A third mitigation strategy, he said, involves just begging the model not to deviate from its system instructions. "I find those very amusing," he said, "when you see these examples of these prompts, where it's like one sentence of what it's actually supposed to do, and then paragraphs pleading with the model not to allow the user to do anything else."

One example of this begging is the hidden prompt Snap gives to its MyAI bot before the software starts a conversation with someone. That includes things like, "You should never generate URLs or links."

The hidden prompt given to Microsoft's Bing chat bot is similarly extensive and insistent, and the source for the code-name Redmond gave the software: Sydney.

You could ditch prompt-based large language models entirely, we note, but then you may be stuck with a bot that is limited and can't handle natural conversations.
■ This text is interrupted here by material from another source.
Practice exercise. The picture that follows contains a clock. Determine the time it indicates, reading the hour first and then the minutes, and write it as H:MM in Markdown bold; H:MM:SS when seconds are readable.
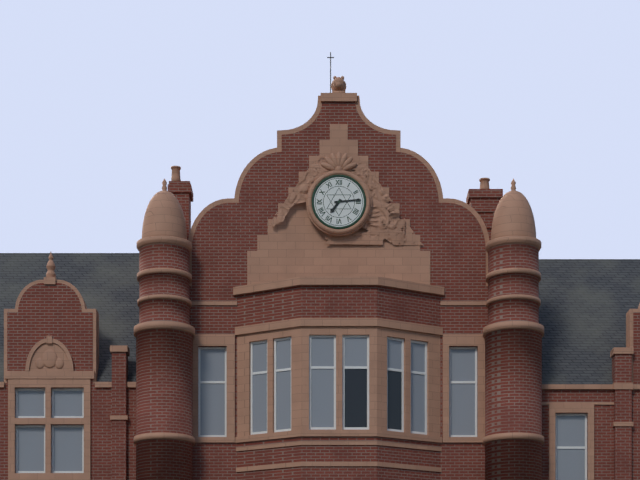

Willison on Tuesday offered a way to defend against injection attacks here though acknowledged his suggested method is far from perfect.

"I've been tracking this issue since September, and I have not seen any really convincing solutions yet," Willison told us.

"OpenAI and Anthropic, these companies all want a fix for this because they're selling a product. They're selling an API. They want developers to be able to build cool things on their API. And that product is a lot less valuable if it's difficult to build against it securely."

Willison said he has managed to get someone at one of these companies to admit that they're researching the issue internally, but not much else.

"One of the open questions for me is whether this is just a fundamental limitation of how large language models based on the transformer architecture work?" he said.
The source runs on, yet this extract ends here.